Наступила удивительная пора в жизни Степана Кольчугина. В первый день он жадно и много спал, просыпался на несколько минут, пил воду и снова спал. Он не заметил, как день перешел в ночь, и проснулся лишь утром, когда арестантов угнали на работу. Он не чувствовал радости. Его одолевали мелкие, колючие мыслишки: не вернется ли неожиданно Черемушкин, не снимут ли с довольствия? Так чувствовал он себя в детстве после тифа — слабым, в тревоге, подавленным миром. Изнурительная работа прекратилась, и многие мысли и чувства, сдавленные в комок и словно исчезнувшие, стали распрямляться, сперва робко и неторопливо, а затем все смелей и настойчивей заявляя о себе. И прежде всего почувствовал он тоску по Вере. Тоска ударяла в его сердце, она стучала в висках. Он видел Веру такой, какой ему больше всего хотелось ее видеть. Это чувство все росло, мучительное, тянущее, не покидающее ни днем, ни ночью. Ему стало очень трудно, и уже хотелось снова пойти на работу, чтобы утопить в усталости весь тот сложный горький мир, с которым он не мог справиться. Он все чаще вспоминал мать.

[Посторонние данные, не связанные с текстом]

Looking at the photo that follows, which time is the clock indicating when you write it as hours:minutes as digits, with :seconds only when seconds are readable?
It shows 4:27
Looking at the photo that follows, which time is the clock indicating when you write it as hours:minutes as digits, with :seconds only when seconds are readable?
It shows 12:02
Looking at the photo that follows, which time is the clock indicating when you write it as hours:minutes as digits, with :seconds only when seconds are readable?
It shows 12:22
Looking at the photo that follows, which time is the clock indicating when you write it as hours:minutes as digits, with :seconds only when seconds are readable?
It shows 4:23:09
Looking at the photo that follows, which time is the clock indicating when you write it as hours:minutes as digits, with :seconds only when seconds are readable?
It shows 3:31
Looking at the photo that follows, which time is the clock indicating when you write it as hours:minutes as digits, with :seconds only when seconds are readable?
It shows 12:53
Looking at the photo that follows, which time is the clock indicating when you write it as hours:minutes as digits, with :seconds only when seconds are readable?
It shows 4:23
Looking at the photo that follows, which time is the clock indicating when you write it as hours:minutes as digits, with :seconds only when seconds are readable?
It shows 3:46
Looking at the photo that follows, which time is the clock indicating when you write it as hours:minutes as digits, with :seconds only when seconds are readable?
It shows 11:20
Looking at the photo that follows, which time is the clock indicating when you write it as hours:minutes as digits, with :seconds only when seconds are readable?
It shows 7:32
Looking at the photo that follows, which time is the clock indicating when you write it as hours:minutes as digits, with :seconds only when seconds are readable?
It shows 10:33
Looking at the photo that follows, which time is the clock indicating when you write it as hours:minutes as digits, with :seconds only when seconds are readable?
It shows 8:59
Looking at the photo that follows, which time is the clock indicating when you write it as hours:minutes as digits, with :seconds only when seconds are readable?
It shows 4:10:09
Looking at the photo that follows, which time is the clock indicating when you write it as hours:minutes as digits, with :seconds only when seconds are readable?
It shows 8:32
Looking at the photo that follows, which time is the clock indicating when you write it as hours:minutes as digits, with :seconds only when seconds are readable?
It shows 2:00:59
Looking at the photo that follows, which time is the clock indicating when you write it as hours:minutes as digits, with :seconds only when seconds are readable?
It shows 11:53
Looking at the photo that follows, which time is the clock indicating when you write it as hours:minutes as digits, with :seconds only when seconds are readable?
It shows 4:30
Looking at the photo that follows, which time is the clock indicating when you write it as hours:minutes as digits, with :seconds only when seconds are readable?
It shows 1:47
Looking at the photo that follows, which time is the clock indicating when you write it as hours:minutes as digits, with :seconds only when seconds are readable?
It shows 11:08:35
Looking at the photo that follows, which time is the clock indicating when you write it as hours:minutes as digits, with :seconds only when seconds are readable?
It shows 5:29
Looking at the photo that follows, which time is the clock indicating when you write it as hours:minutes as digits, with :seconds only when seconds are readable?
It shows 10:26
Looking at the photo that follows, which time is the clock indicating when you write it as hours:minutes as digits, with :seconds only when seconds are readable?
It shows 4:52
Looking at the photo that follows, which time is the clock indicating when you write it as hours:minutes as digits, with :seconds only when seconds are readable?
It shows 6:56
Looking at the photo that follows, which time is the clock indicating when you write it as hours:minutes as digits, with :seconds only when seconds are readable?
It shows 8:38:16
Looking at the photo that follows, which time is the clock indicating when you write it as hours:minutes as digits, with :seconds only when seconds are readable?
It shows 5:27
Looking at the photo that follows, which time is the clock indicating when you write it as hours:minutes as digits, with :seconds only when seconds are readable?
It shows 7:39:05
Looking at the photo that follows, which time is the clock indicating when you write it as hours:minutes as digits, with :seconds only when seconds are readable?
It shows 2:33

Как-то перебирая вещи, он нашел одно из ее писем, присланных весной 1916 года. Тогда это письмо не тронуло его, он прочел его равнодушно, скользя глазами по строкам, желая лишь узнать, здоровы ли все. В тот период особенно страшна была работа в холодной расползающейся грязи. И сейчас он начал читать с тем же чувством, когда написанные слова есть лишь слова, когда мир ограничен каторгой и все вести с воли скользят, как плоские камешки, прыгающие по плотной, непроницаемой поверхности темной воды. Он прочел: «Здравствуй, дорогой сыночек...» — и заплакал. Показалось, что мать пришла к нему в палату и обняла, как тогда в детстве, когда вернулась из екатеринославской тюрьмы. Чувство любви и жалости к ней, к себе, к товарищам, к раненым солдатам, которые, писала мать, квартировали в рабочих балаганах, охватило его. Он плакал, не сдерживаясь, плакал впервые за свою тюремную и каторжную жизнь, плакал оттого, что был совсем еще молод, оттого, что жизнь его была полна горького труда, бедности, потерь и разлук; и оттого, что сердце предчувствовало впереди много горя, и оттого, что холодный ветер, пробежав сотни верст по тайге, напитавшись запахом хвои и мерзлых ягод, ветер, несущий в себе движение миллионов огромных ветвей, трепал брезентовый край палатки и дышал холодом жизни в лицо. Такое чувство сыновней силы и детской слабости, такое горькое чувство... Он плакал, держа перед ослепшими глазами письмо, и не хотел сдерживать слез, понимая инстинктом, что они нужны ему, как первый дождь после долгого снега и тяжкого льда.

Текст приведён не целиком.